I am part and parcel one with God, composed entirely of the Divine Essence of the Universe, with the capacity to truly experience in this life what that means. If my conduct is not in alignment with that truth, I experience the pain of what I perceive as 'rejection' from the one who holds me to the highest standard. But that person is not rejecting 'me.' That person is rejecting behavior based on partial and harmful views I hold of my true self.
What good is 'forgiveness' if it allows others to continue in their illusions? If, as we say, our motivation in our relationships with others is to 'help,' perhaps we should reflect about what it really means to help. The sort of 'unconditional love' that most humans practice may feel good in the moment, but it helps nothing. If I see, as I do, other human beings as God incarnate on this earth, why should I support behavior that blinds them to this fact about themselves? "That's just the way I am. People just have to accept me as I am." What if I see their greatness, and they do not?
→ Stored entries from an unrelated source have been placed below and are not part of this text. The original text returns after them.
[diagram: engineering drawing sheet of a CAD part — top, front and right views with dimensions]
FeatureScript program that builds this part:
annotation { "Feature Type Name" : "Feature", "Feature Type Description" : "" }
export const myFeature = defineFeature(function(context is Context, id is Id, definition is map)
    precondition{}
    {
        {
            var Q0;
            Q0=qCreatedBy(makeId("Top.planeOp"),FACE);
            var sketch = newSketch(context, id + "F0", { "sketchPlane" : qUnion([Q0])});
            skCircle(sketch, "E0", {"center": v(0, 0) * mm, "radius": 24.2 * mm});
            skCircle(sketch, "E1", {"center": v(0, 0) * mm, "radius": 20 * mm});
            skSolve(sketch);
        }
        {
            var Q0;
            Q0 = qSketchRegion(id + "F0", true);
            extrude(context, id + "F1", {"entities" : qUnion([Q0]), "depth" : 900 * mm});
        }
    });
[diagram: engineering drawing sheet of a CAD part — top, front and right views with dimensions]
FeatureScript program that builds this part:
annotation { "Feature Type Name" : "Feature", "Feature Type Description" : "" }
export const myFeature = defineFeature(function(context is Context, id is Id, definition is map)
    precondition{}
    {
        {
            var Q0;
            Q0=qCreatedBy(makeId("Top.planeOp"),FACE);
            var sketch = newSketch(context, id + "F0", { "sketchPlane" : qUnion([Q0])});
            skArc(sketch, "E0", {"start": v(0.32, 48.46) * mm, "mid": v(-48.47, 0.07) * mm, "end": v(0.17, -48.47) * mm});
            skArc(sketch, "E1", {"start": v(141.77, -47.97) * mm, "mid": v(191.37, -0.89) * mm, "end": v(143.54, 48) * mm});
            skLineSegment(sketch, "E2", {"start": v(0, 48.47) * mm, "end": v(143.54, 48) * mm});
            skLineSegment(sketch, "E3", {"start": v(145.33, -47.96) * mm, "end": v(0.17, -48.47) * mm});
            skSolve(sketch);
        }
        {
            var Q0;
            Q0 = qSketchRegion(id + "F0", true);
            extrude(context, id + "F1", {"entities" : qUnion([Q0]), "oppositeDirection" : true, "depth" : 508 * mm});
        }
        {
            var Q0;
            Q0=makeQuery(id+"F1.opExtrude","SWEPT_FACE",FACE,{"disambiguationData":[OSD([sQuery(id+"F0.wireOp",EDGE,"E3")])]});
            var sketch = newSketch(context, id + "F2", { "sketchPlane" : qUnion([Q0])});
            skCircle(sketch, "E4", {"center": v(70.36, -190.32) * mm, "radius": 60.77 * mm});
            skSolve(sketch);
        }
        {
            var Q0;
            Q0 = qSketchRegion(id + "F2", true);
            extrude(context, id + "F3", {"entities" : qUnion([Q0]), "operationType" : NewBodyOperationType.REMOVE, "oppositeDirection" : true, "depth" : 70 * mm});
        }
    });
The way to truly help is not to indulge their partial understandings, but to call them to a higher understanding. And this is not achieved by a blanket 'unconditional love' which covers their folly with warm fuzzies so they don't have to examine themselves and the effects of poor behavior. I've tried it. Believe me, it does not work.
I help by being the standard, holding the standard, and if ones out of love for me, which is really love for their highest selves, wish to stand in love with me, then they must rise to the standard. I demand nothing, for this is truly their choice. But I will not lower my standard to meet them on common ground and lie around in the muck and the mire with them. If I am truly a being of love, I represent the alternative. This appears to the world as arrogant, as 'demanding,' as cold and unloving and unforgiving. Indeed, it is demanding. I demand your perfection because I know this is possible for you. And one who truly loves you and truly sees you will demand nothing less.
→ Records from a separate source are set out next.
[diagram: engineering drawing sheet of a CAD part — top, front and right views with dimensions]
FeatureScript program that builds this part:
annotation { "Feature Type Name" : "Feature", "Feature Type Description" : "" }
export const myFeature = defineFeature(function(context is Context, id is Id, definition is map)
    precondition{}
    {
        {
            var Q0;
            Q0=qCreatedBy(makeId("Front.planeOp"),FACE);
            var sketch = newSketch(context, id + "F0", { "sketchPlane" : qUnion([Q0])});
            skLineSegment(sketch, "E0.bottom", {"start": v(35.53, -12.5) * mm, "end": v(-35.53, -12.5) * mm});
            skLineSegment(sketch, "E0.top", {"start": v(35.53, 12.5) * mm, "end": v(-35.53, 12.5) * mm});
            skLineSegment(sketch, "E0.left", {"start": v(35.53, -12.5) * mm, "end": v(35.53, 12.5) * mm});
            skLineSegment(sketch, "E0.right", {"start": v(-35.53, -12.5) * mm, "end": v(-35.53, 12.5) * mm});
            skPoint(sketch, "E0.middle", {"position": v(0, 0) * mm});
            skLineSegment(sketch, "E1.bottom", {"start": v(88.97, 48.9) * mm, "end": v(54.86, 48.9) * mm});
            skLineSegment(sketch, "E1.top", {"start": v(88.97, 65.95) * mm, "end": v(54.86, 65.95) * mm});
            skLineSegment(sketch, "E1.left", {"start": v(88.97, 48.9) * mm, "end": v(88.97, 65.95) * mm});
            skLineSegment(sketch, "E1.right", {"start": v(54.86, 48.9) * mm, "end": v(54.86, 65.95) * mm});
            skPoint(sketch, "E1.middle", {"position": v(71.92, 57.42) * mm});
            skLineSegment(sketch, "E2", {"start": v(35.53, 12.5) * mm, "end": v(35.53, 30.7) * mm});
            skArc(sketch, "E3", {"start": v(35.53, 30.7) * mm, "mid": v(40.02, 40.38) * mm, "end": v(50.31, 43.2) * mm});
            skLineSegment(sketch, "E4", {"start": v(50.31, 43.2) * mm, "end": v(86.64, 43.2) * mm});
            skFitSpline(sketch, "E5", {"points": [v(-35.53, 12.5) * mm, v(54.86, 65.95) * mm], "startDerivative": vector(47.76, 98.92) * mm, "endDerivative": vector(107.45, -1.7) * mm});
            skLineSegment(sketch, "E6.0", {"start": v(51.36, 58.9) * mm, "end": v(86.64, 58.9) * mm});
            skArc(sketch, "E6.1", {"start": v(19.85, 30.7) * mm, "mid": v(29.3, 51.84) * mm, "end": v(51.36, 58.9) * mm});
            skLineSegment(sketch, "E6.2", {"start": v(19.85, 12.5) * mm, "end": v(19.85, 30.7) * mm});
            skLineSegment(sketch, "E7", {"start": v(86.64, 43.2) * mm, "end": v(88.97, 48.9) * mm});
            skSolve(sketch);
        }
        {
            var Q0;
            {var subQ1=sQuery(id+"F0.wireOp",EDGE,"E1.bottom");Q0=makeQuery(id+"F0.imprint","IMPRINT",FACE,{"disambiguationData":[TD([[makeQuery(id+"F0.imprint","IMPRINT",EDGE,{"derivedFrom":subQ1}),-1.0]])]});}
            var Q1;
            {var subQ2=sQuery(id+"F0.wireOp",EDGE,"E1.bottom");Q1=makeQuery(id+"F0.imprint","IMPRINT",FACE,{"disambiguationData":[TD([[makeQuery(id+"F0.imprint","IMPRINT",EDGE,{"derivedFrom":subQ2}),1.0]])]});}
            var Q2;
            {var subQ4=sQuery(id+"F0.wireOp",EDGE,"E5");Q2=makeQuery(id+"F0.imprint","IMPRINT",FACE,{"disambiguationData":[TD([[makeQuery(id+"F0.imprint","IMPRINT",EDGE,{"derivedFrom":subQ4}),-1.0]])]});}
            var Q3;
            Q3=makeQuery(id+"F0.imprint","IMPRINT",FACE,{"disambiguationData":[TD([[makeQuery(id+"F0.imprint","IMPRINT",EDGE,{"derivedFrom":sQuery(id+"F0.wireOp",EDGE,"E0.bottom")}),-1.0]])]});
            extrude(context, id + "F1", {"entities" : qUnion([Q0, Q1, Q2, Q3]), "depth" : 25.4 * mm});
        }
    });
We are very much accustomed to being sloppy and careless in our lives, collecting people around us who have similar issues, and then giving each other false emotional strokes so that we need not improve. Anyone who is concerned for the world just has to look around and see how this blanket acceptance of 'less' plays out everywhere to the detriment of everyone.
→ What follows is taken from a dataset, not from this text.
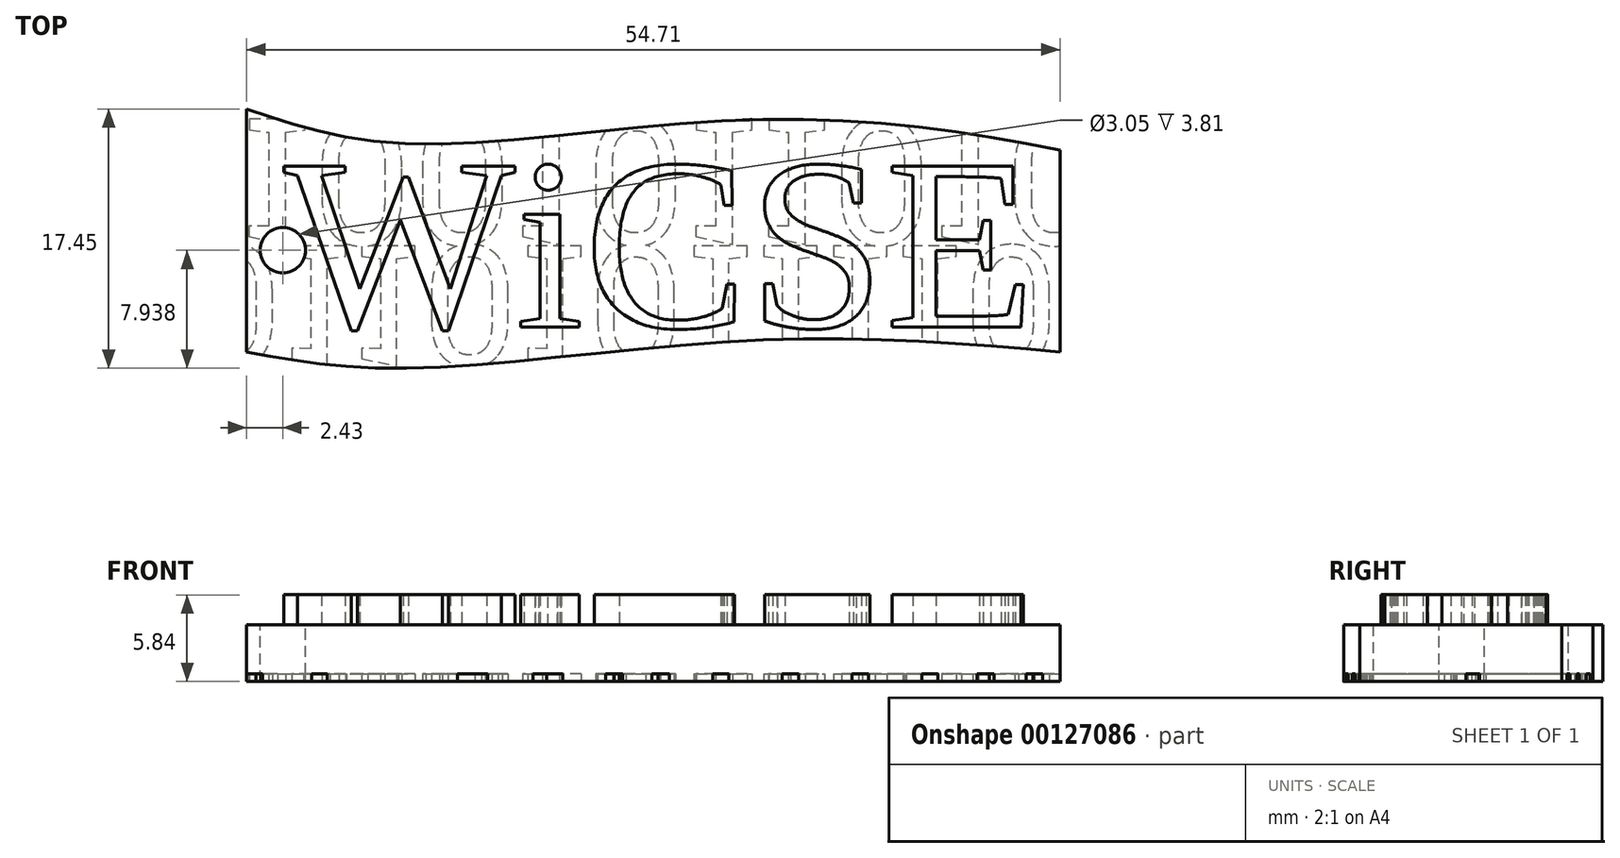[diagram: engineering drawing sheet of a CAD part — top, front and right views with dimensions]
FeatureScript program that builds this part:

And here is another example of the harm that has ensued from many accepted 'Christian' teachings: divine intervention to save the world at the last minute, 'the fallen state of man', human imperfection with no hope of better, 'forgiveness' even at the last moment of life for a life lived in folly and wickedness, and 'Agape love,' love for those who hurt you, scorn you, disrespect you. All may, and do at times, "sin and fall short," but this should not be accepted as the unchangeable human condition. When we live with the knowledge that 'perfection,' i.e. our human/divine completeness, is possible, we strive for that, we rise to that, and in that rising, THERE is the true 'unconditional love' waiting for us, as it has all along.